Vous l'avez envisagé?
J'aurais pu le faire très facilement. Valérie Dittli vient du canton de référence de l'optimisation fiscale. Tout le monde baigne là-dedans, là-bas. Dans ce canton, la grande différence avec Vaud, c'est que le taux d'imposition est très bas pour les entreprises, mais aussi les particuliers.
Vous n'avez pourtant jamais pu vous résoudre à quitter le canton de Vaud. Pourquoi?
Je ne voulais pas de ce système. D'autant que, si j'avais fait ça, je n'aurais jamais pu l'ouvrir comme je le fais, me mettre en avant sur les sujets qui m'intéressent. Je suis bien à Epalinges et je ne regrette pas d'être resté. Cela ne m'empêche pas, depuis douze ans, de parler de l'impôt sur la valeur de la société pour faire évoluer les choses. Ces choses fiscales sont dures à faire comprendre aux gens.
Et vous continuez à critiquer la gestion fiscale du canton.
C'est la politique mise en place depuis 20 ans par Pascal Broulis: une croissance du canton exogène avec une fiscalité basse pour les entreprises, mais des impôts sur le revenu très élevés pour les particuliers.
Tout ça pour attirer les entreprises et faire croître le canton à tout prix en pompant les gens qualifiés des autres pays européens comme main-d'œuvre. On prévoit d'augmenter la population, pour atteindre 1,2 million de personnes pour 2040. Il faut de la place pour 200 000 personnes dans les 15 ans. En prenant la sortie d'autoroute de la Blécherette ce matin, j'ai vu tous ces immeubles en construction.
Et je sais ce que dis, j'y étais, en Chine, dans les années 1990. On construit comme des ânes, c'est sans fin. Il faut arrêter d'être obsédé par la croissance et tout bétonner. Vis-à-vis de l'environnement, du climat, c'est la cata. Le béton pollue. On est pris là-dedans.
Quelle serait la solution?
Celle que je présente depuis des années: remonter l'imposition des entreprises et baisser celle des personnes privées pour limiter l'arrivée des entreprises et augmenter la qualité de vie des gens qui sont là.
Vous êtes indépendant, mais associé aux Verts'libéraux au Conseil communal d'Epalinges. Vous n'êtes pas tenté de les rejoindre pour être candidat au National à l'automne? Avec vos bons scores lors des dernières élections au Conseil d'Etat, vous auriez vos chances.

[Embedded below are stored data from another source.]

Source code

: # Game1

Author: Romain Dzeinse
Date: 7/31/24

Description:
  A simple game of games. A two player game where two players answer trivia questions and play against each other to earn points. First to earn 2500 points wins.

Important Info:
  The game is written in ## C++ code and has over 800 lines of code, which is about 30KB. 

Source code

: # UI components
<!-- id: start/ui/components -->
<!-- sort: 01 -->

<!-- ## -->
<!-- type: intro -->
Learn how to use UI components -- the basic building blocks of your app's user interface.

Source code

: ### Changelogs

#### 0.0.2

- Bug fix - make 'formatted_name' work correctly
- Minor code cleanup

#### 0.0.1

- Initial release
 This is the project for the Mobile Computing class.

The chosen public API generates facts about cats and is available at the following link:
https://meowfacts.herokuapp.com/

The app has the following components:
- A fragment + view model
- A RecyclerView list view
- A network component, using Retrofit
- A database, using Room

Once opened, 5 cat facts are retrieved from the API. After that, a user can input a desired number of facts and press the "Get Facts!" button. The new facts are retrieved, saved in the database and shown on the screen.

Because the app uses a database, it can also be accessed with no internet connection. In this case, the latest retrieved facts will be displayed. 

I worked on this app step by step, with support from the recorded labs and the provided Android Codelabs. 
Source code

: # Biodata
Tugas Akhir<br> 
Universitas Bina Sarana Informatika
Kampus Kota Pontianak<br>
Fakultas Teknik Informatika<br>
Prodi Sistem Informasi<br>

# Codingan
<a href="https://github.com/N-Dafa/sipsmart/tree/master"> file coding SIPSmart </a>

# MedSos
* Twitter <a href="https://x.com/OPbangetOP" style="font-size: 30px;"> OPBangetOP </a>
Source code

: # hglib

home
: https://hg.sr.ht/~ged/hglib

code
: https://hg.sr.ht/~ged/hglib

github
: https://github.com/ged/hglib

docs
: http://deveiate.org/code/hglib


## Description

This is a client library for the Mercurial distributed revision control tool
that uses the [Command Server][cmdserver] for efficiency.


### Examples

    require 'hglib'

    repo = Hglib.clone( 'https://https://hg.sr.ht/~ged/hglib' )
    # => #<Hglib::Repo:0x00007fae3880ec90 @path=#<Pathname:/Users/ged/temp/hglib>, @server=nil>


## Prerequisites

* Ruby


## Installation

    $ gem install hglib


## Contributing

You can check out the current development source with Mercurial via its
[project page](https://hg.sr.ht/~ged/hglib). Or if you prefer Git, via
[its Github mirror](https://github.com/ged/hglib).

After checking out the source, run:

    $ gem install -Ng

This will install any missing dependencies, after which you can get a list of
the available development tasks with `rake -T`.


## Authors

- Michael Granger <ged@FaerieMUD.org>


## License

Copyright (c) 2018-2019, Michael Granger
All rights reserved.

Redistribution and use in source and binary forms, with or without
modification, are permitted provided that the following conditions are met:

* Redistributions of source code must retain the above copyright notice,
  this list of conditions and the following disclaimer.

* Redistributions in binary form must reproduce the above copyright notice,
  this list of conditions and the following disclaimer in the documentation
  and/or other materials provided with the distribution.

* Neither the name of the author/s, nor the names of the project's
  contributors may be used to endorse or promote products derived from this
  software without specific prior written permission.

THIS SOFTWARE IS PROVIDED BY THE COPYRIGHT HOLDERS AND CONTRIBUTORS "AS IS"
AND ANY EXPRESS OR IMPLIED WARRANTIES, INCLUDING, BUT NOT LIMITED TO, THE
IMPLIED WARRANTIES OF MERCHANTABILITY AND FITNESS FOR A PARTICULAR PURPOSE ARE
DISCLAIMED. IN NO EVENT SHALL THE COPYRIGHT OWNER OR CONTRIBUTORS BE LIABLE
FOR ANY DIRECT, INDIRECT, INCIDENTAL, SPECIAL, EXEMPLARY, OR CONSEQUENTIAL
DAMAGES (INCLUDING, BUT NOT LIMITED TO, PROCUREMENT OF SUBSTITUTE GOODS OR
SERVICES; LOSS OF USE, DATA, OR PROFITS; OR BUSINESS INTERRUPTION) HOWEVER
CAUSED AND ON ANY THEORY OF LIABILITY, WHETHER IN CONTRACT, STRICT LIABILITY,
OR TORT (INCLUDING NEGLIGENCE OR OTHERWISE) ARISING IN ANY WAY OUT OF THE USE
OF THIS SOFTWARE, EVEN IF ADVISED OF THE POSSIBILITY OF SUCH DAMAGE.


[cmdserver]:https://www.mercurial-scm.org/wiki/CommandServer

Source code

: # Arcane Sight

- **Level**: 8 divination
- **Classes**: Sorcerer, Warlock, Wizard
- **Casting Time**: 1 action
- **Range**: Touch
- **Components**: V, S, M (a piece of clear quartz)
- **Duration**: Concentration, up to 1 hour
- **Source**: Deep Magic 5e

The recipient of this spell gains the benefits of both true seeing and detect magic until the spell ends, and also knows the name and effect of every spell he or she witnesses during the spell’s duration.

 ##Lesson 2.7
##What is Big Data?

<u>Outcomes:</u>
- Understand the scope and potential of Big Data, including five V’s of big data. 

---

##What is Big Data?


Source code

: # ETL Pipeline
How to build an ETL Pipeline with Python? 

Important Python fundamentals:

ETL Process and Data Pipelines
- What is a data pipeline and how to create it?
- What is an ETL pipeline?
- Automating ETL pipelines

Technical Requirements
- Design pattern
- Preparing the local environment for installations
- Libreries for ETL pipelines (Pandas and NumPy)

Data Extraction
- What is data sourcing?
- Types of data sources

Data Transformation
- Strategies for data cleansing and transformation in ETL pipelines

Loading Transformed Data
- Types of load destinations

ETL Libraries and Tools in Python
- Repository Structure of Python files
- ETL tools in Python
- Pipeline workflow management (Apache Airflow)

Non, je reste indépendant et ne suis qu'associé aux Verts'libéraux dans ma commune, ce sont des gens de qualité. Mais partir à Berne ne m'intéresse pas, je suis bien ici. Je suis toujours resté sur la même ligne. Et très peu de choses ont changé. On a quand même réussi à sauver la forêt du Flon, ça a été mon plus grand succès.